THE DATA:

-- Opening Marker --

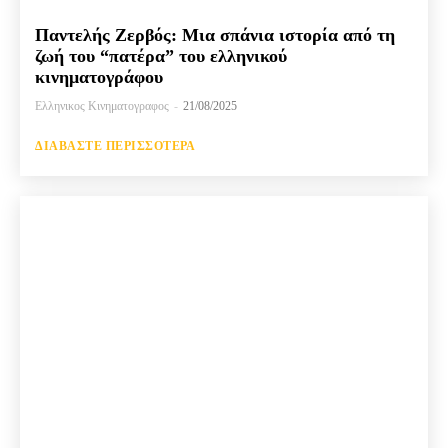
Παντελής Ζερβός: Μια σπάνια ιστορία από τη
ζωή του “πατέρα” του ελληνικού
κινηματογράφου
Ελληνικος Κινηματογραφος
-
21/08/2025
ΔΙΑΒΆΣΤΕ ΠΕΡΙΣΣΌΤΕΡΑ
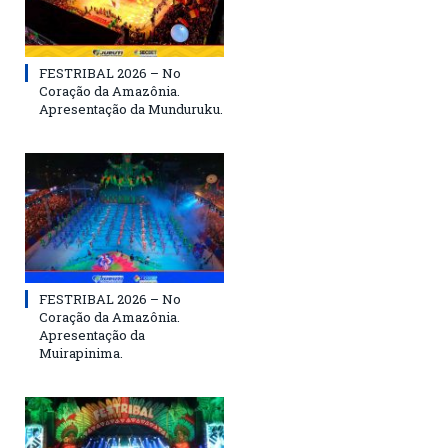
FESTRIBAL 2026 – No
Coração da Amazônia.
Apresentação da Munduruku.
FESTRIBAL 2026 – No
Coração da Amazônia.
Apresentação da
Muirapinima.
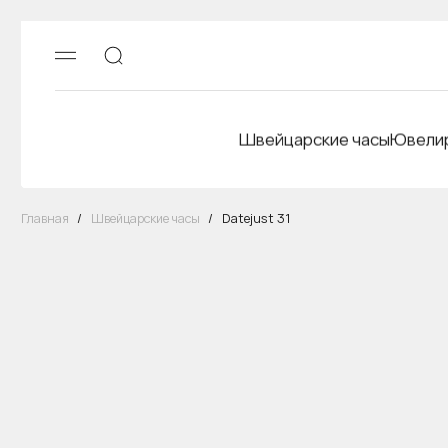
Швейцарские часы
Ювелир
Главная
/
Швейцарские часы
/
Datejust 31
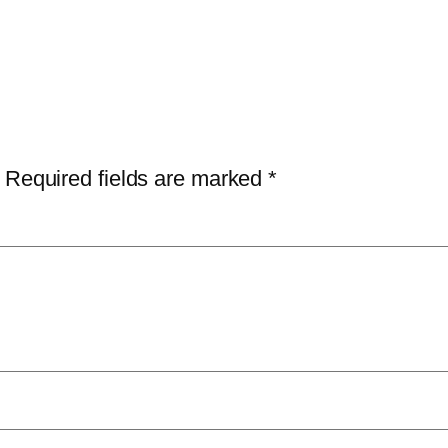
Required fields are marked
*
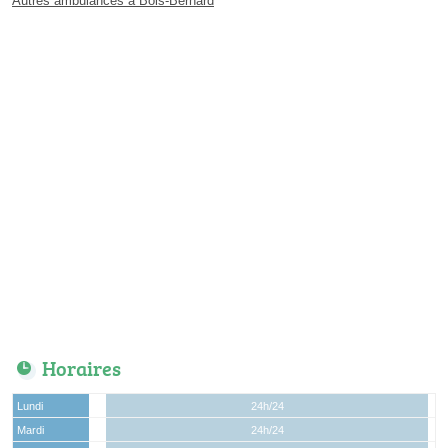
Autres ambulances à Bois-Bernard
Horaires
Lundi
24h/24
Mardi
24h/24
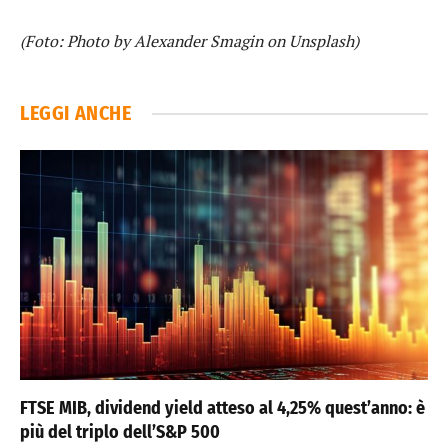
(Foto: Photo by Alexander Smagin on Unsplash)
LEGGI ANCHE
FTSE MIB, dividend yield atteso al 4,25% quest’anno: è
più del triplo dell’S&P 500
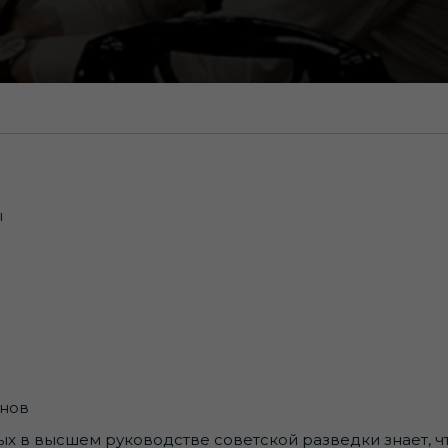
ы
онов
ых в высшем руководстве советской разведки знает, 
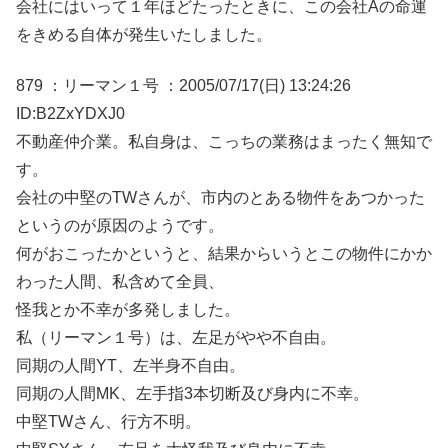
会社にはいって１年ほどたったときに、この会社Aの命運
をきめる自体が発生いたしました。
879 ：リーマン１号 ：2005/07/17(日) 13:24:26
ID:B2ZxYDXJ0
不動産仲介業。私自身は、こっちの業務はまったく無知で
す。
会社の中堅のTWさんが、市内のとある物件をあつかった
というのが原因のようです。
何がおこったかというと、結果からいうとこの物件にかか
わった人間、私含めて全員、
怪我とか不幸が多発しました。
私（リーマン１号）は、左足がやや不自由。
同期の人間YT、左半身不自由。
同期の人間MK、左手指3本切断及び身内に不幸。
中堅TWさん、行方不明。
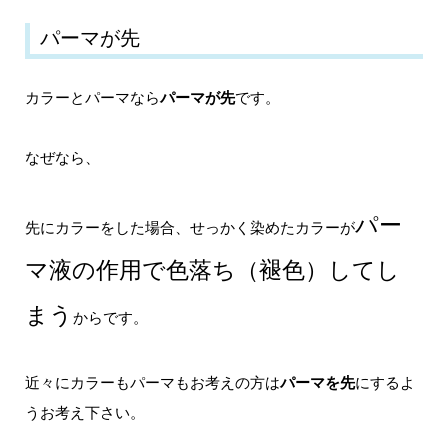
パーマが先
カラーとパーマなら
パーマが先
です。
なぜなら、
パー
先にカラーをした場合、せっかく染めたカラーが
マ液の作用で色落ち（褪色）してし
まう
からです。
近々にカラーもパーマもお考えの方は
パーマを先
にするよ
うお考え下さい。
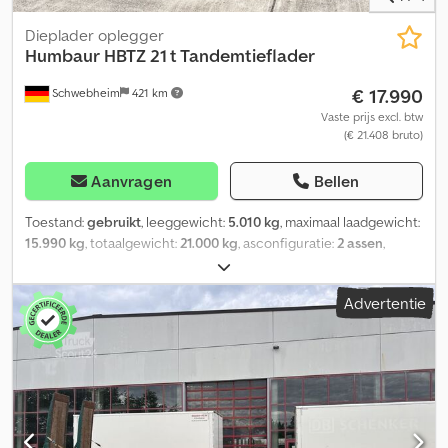
Dieplader oplegger
Humbaur
HBTZ 21 t Tandemtieflader
€ 17.990
Schwebheim
421 km
Vaste prijs excl. btw
(€ 21.408 bruto)
Aanvragen
Bellen
Toestand:
gebruikt
, leeggewicht:
5.010 kg
, maximaal laadgewicht:
15.990 kg
, totaalgewicht:
21.000 kg
, asconfiguratie:
2 assen
,
eerste registratie:
09/2019
, laadruimte lengte:
7.200 mm
,
laadruimtebreedte:
2.550 mm
, ophanging:
lucht
, bandenmaten:
Advertentie
235 / 75 R 17,5
, kleur:
overig
, soort overbrenging:
overig
,
voorbandmaat:
235 / 75 R 17,5
, achterbandmaat:
235 / 75 R 17,5
,
bestuurderscabine:
overig
, emissieklasse:
geen
, brandstof:
biodiesel
, Uitrusting:
ABS, luchtdrukrem
, Chassis: thermisch
verzinkt, 20 sjorogen, 10 rongenpockets, laadhoogte: 900 mm,
voertuig wordt in opdracht van de bank verkocht. -- Drukfouten,
vergissingen en wijzigingen voorbehouden, voorbeeldfoto’s --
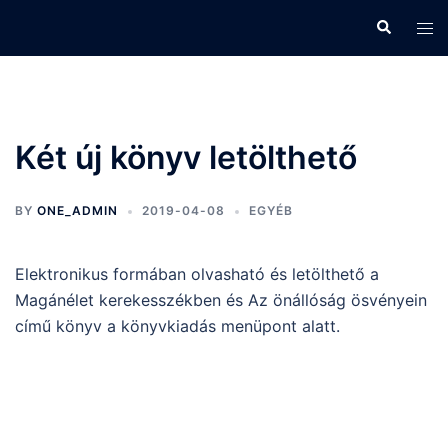
Skip
Search
Tog
to
men
content
Két új könyv letölthető
BY
ONE_ADMIN
2019-04-08
EGYÉB
Elektronikus formában olvasható és letölthető a
Magánélet kerekesszékben és Az önállóság ösvényein
című könyv a könyvkiadás menüpont alatt.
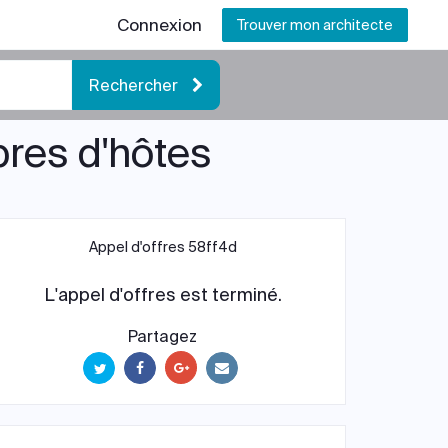
Connexion
Trouver mon architecte
Rechercher
bres d'hôtes
Appel d'offres 58ff4d
L'appel d'offres est terminé.
Partagez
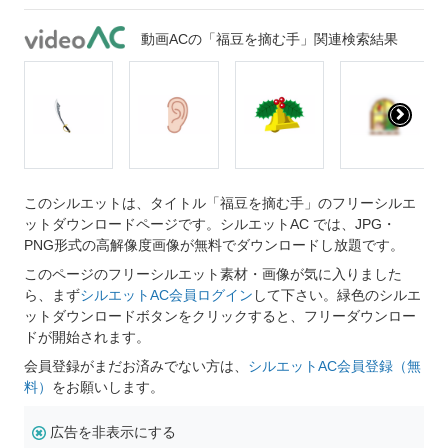
動画ACの「福豆を摘む手」関連検索結果
このシルエットは、タイトル「福豆を摘む手」のフリーシルエ
ットダウンロードページです。シルエットAC では、JPG・
PNG形式の高解像度画像が無料でダウンロードし放題です。
このページのフリーシルエット素材・画像が気に入りました
ら、まず
シルエットAC会員ログイン
して下さい。緑色のシルエ
ットダウンロードボタンをクリックすると、フリーダウンロー
ドが開始されます。
会員登録がまだお済みでない方は、
シルエットAC会員登録（無
料）
をお願いします。
広告を非表示にする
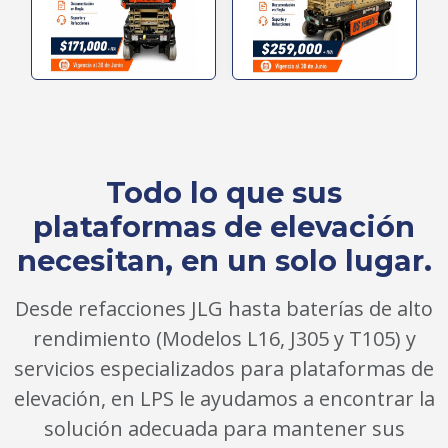
Todo lo que sus
plataformas de elevación
necesitan, en un solo lugar.
Desde refacciones JLG hasta baterías de alto
rendimiento (Modelos L16, J305 y T105) y
servicios especializados para plataformas de
elevación, en LPS le ayudamos a encontrar la
solución adecuada para mantener sus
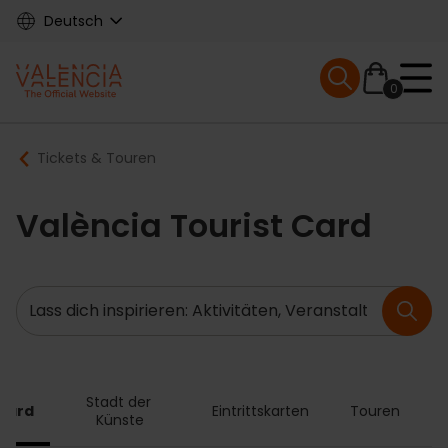
Skip
Deutsch
to
main
Mobile menu ex
content
0
Main
Breadcrumb
Tickets & Touren
navigation
València Tourist Card
Suche
Stadt der 
 Card
Eintrittskarten
Touren
A
Künste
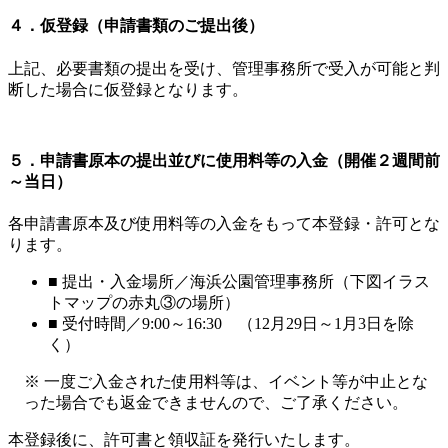
４．仮登録（申請書類のご提出後）
上記、必要書類の提出を受け、管理事務所で受入が可能と判
断した場合に仮登録となります。
５．申請書原本の提出並びに使用料等の入金（開催２週間前
～当日）
各申請書原本及び使用料等の入金をもって本登録・許可とな
ります。
■ 提出・入金場所／海浜公園管理事務所（下図イラス
トマップの赤丸③の場所）
■ 受付時間／9:00～16:30 （12月29日～1月3日を除
く）
※ 一度ご入金された使用料等は、イベント等が中止とな
った場合でも返金できませんので、ご了承ください。
本登録後に、許可書と領収証を発行いたします。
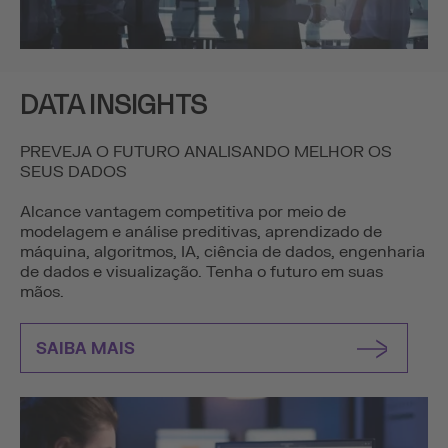
DATA INSIGHTS
PREVEJA O FUTURO ANALISANDO MELHOR OS
SEUS DADOS
Alcance vantagem competitiva por meio de
modelagem e análise preditivas, aprendizado de
máquina, algoritmos, IA, ciência de dados, engenharia
de dados e visualização. Tenha o futuro em suas
mãos.
SAIBA MAIS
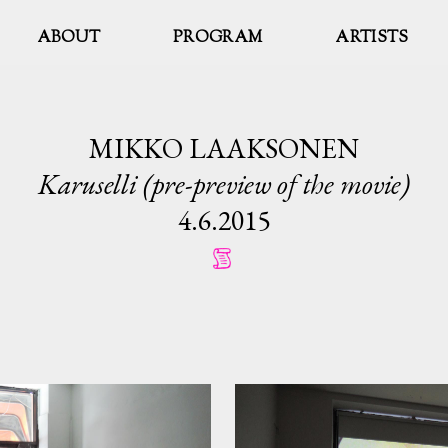
ABOUT
PROGRAM
ARTISTS
MIKKO LAAKSONEN
Karuselli (pre-preview of the movie)
4.6.2015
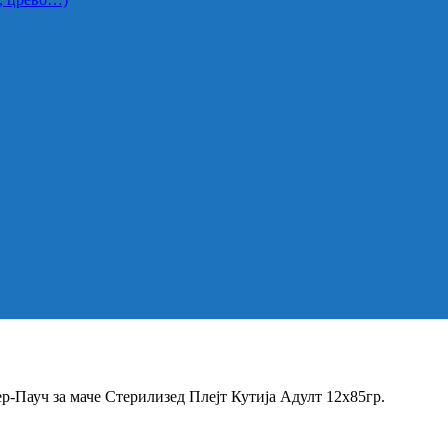
р-Пауч за маче Стерилизед Плејт Кутија Адулт 12х85гр.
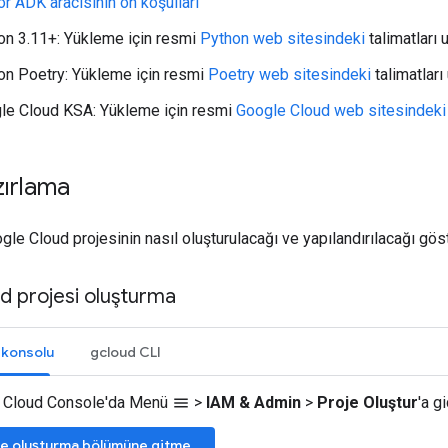
r ADK aracısının ön koşulları
on 3.11+: Yükleme için resmi
Python web sitesindeki
talimatları 
on Poetry: Yükleme için resmi
Poetry web sitesindeki
talimatları
le Cloud KSA: Yükleme için resmi
Google Cloud web sitesindeki
zırlama
le Cloud projesinin nasıl oluşturulacağı ve yapılandırılacağı göst
d projesi oluşturma
 konsolu
gcloud CLI
 Cloud Console'da Menü
>
IAM & Admin
>
Proje Oluştur
'a gi
menu
je oluşturma bölümüne gitme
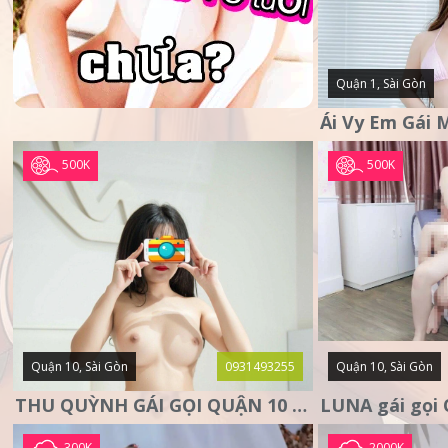
Quận 1, Sài Gòn
500K
500K
Quận 10, Sài Gòn
0931493255
Quận 10, Sài Gòn
THU QUỲNH GÁI GỌI QUẬN 10 – MẶT XINH DA TRẮNG – SANG
300K
2000K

-- Closing Marker --

WHAT THE TASK REQUIRES: Wherever the string "letölthető" is found in the entries, copy the line it sits in.

THE COMPLETED TASK:
Két új könyv letölthető
Elektronikus formában olvasható és letölthető a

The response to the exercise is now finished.